Can Large Language Models Simulate Human Cognition Beyond Behavioral Imitation?

Abstract

An essential problem in artificial intelligence is whether LLMs can simulate human cognition or merely imitate surface-level behaviors, while existing datasets suffer from either synthetic reasoning traces or population-level aggregation, failing to capture authentic individual cognitive patterns. We introduce a benchmark grounded in the longitudinal research trajectories of 217 researchers across diverse domains of artificial intelligence, where each author's scientific publications serve as an externalized representation of their cognitive processes. To distinguish whether LLMs transfer cognitive patterns or merely imitate behaviors, our benchmark deliberately employs a cross-domain, temporal-shift generalization setting. A multidimensional cognitive alignment metric is further proposed to assess individual-level cognitive consistency. Through systematic evaluation of state-of-the-art LLMs and various enhancement techniques, we provide a first-stage empirical study on the questions: (1) How well do current LLMs simulate human cognition? and (2) How far can existing techniques enhance these capabilities?

Paper Structure

This paper contains 38 sections, 5 figures, 13 tables.

Figures (5)

  • Figure 1: Motivating case of human simulation. The memory panel presents two representative cases of the author's prior research with reasoning traits: (1) an explicit awareness of shallow heuristic modeling in LLMs and a deliberate effort to avoid such shortcuts, and (2) a problem-solving style that starts from modeling the research objectives.
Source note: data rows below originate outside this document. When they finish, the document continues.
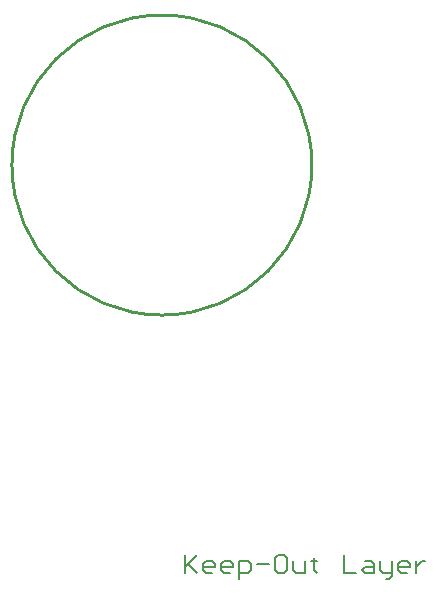
<source format=gko>
%FSLAX25Y25*%
%MOIN*%
G70*
G01*
G75*
G04 Layer_Color=16711935*
%ADD10R,0.03150X0.02362*%
%ADD11R,0.04331X0.02559*%
%ADD12O,0.06693X0.01378*%
%ADD13R,0.02362X0.03150*%
%ADD14C,0.01500*%
%ADD15C,0.01000*%
%ADD16C,0.03000*%
%ADD17C,0.02500*%
%ADD18C,0.01300*%
%ADD19C,0.02000*%
%ADD20C,0.00800*%
%ADD21C,0.06496*%
%ADD22R,0.06496X0.06496*%
%ADD23R,0.06496X0.06496*%
%ADD24C,0.02000*%
G04:AMPARAMS|DCode=25|XSize=39.37mil|YSize=15.75mil|CornerRadius=3.94mil|HoleSize=0mil|Usage=FLASHONLY|Rotation=0.000|XOffset=0mil|YOffset=0mil|HoleType=Round|Shape=RoundedRectangle|*
%AMROUNDEDRECTD25*
21,1,0.03937,0.00787,0,0,0.0*
21,1,0.03150,0.01575,0,0,0.0*
1,1,0.00787,0.01575,-0.00394*
1,1,0.00787,-0.01575,-0.00394*
1,1,0.00787,-0.01575,0.00394*
1,1,0.00787,0.01575,0.00394*
%
%ADD25ROUNDEDRECTD25*%
G04:AMPARAMS|DCode=26|XSize=74.8mil|YSize=133.86mil|CornerRadius=0mil|HoleSize=0mil|Usage=FLASHONLY|Rotation=270.000|XOffset=0mil|YOffset=0mil|HoleType=Round|Shape=Octagon|*
%AMOCTAGOND26*
4,1,8,0.06693,0.01870,0.06693,-0.01870,0.04823,-0.03740,-0.04823,-0.03740,-0.06693,-0.01870,-0.06693,0.01870,-0.04823,0.03740,0.04823,0.03740,0.06693,0.01870,0.0*
%
%ADD26OCTAGOND26*%

%ADD27R,0.05512X0.03543*%
%ADD28R,0.07087X0.03543*%
%ADD29R,0.03740X0.03937*%
%ADD30R,0.08500X0.10799*%
%ADD31R,0.03937X0.03740*%
%ADD32R,0.02362X0.07480*%
%ADD33C,0.03500*%
%ADD34C,0.00984*%
%ADD35C,0.02362*%
%ADD36C,0.00700*%
%ADD37C,0.00787*%
%ADD38C,0.00600*%
%ADD39C,0.00500*%
%ADD40R,0.03750X0.02962*%
%ADD41R,0.04931X0.03159*%
%ADD42O,0.07293X0.01978*%
%ADD43R,0.02962X0.03750*%
%ADD44C,0.02600*%
G04:AMPARAMS|DCode=45|XSize=45.37mil|YSize=21.75mil|CornerRadius=6.94mil|HoleSize=0mil|Usage=FLASHONLY|Rotation=0.000|XOffset=0mil|YOffset=0mil|HoleType=Round|Shape=RoundedRectangle|*
%AMROUNDEDRECTD45*
21,1,0.04537,0.00787,0,0,0.0*
21,1,0.03150,0.02175,0,0,0.0*
1,1,0.01387,0.01575,-0.00394*
1,1,0.01387,-0.01575,-0.00394*
1,1,0.01387,-0.01575,0.00394*
1,1,0.01387,0.01575,0.00394*
%
%ADD45ROUNDEDRECTD45*%
G04:AMPARAMS|DCode=46|XSize=80.8mil|YSize=139.86mil|CornerRadius=0mil|HoleSize=0mil|Usage=FLASHONLY|Rotation=270.000|XOffset=0mil|YOffset=0mil|HoleType=Round|Shape=Octagon|*
%AMOCTAGOND46*
4,1,8,0.06993,0.02020,0.06993,-0.02020,0.04973,-0.04040,-0.04973,-0.04040,-0.06993,-0.02020,-0.06993,0.02020,-0.04973,0.04040,0.04973,0.04040,0.06993,0.02020,0.0*
%
%ADD46OCTAGOND46*%

%ADD47R,0.06112X0.04143*%
%ADD48R,0.07687X0.04143*%
%ADD49R,0.04340X0.04537*%
%ADD50R,0.09100X0.11399*%
%ADD51R,0.04537X0.04340*%
%ADD52R,0.02962X0.08080*%
%ADD53R,0.02000X0.16400*%
D15*
X0Y50000D02*
G03*
X50000Y0I50000J0D01*
G01*
Y100000D02*
G03*
X0Y50000I0J-50000D01*
G01*
X100000D02*
G03*
X50000Y100000I-50000J0D01*
G01*
Y0D02*
G03*
X100000Y50000I0J50000D01*
G01*
D20*
X57700Y-79851D02*
Y-85849D01*
Y-83850D01*
X61699Y-79851D01*
X58700Y-82850D01*
X61699Y-85849D01*
X66697D02*
X64698D01*
X63698Y-84850D01*
Y-82850D01*
X64698Y-81851D01*
X66697D01*
X67697Y-82850D01*
Y-83850D01*
X63698D01*
X72695Y-85849D02*
X70696D01*
X69696Y-84850D01*
Y-82850D01*
X70696Y-81851D01*
X72695D01*
X73695Y-82850D01*
Y-83850D01*
X69696D01*
X75694Y-87849D02*
Y-81851D01*
X78693D01*
X79693Y-82850D01*
Y-84850D01*
X78693Y-85849D01*
X75694D01*
X81692Y-82850D02*
X85691D01*
X90689Y-79851D02*
X88690D01*
X87690Y-80851D01*
Y-84850D01*
X88690Y-85849D01*
X90689D01*
X91689Y-84850D01*
Y-80851D01*
X90689Y-79851D01*
X93688Y-81851D02*
Y-84850D01*
X94688Y-85849D01*
X97687D01*
Y-81851D01*
X100686Y-80851D02*
Y-81851D01*
X99686D01*
X101686D01*
X100686D01*
Y-84850D01*
X101686Y-85849D01*
X110683Y-79851D02*
Y-85849D01*
X114682D01*
X117681Y-81851D02*
X119680D01*
X120680Y-82850D01*
Y-85849D01*
X117681D01*
X116681Y-84850D01*
X117681Y-83850D01*
X120680D01*
X122679Y-81851D02*
Y-84850D01*
X123679Y-85849D01*
X126678D01*
Y-86849D01*
X125678Y-87849D01*
X124678D01*
X126678Y-85849D02*
Y-81851D01*
X131676Y-85849D02*
X129677D01*
X128677Y-84850D01*
Y-82850D01*
X129677Y-81851D01*
X131676D01*
X132676Y-82850D01*
Y-83850D01*
X128677D01*
X134675Y-81851D02*
Y-85849D01*
Y-83850D01*
X135675Y-82850D01*
X136674Y-81851D01*
X137674D01*
M02*

</source>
Upper-right Panel: LLMs can correctly interpret the task objective but seem to rely on directly imitating specific methods from the research memory. Lower-right Panel: In contrast, the authentic author shares a consistent abstraction and reasoning trajectory across problem scenarios. This comparison illustrates a central question motivating our study: whether LLMs can transcend behavioral imitation to internalize and reproduce human-like cognitive processes.
  • Figure 2: Overview of the construction pipeline for our benchmark. It consists of two separate lines: Expert Annotation, which involves fine-grained verification and systematic quality filtering at each stage to ensure data reliability, and Automatic Annotation, which utilizes OCR and LLM-based extraction for expandable data collection. The Segmentation Protocol shows a splitting strategy based on the average publication dates of research topics, enabling cognitive evolution from the test set to the train set.
  • Figure 3: Research topics in our benchmark.
  • Figure 4: Characterization of temporal and semantic variance between train and test sets across scholars. (A) Distribution of temporal shifts, quantified as the difference in average publication year (test minus train). Almost all authors' test sets are more recent than their train sets, with the distribution peaking at about $2$ years. (B) Distribution of semantic gaps, measured by the normalized centroid L2 distance between each author's train and test set embeddings. The dashed line indicates the baseline distance between the global centroids of all train and test sets. It reveals substantial within-author semantic distance concentrated between $0.7$ and $0.9$.
  • Figure 5: Overview of our evaluation framework.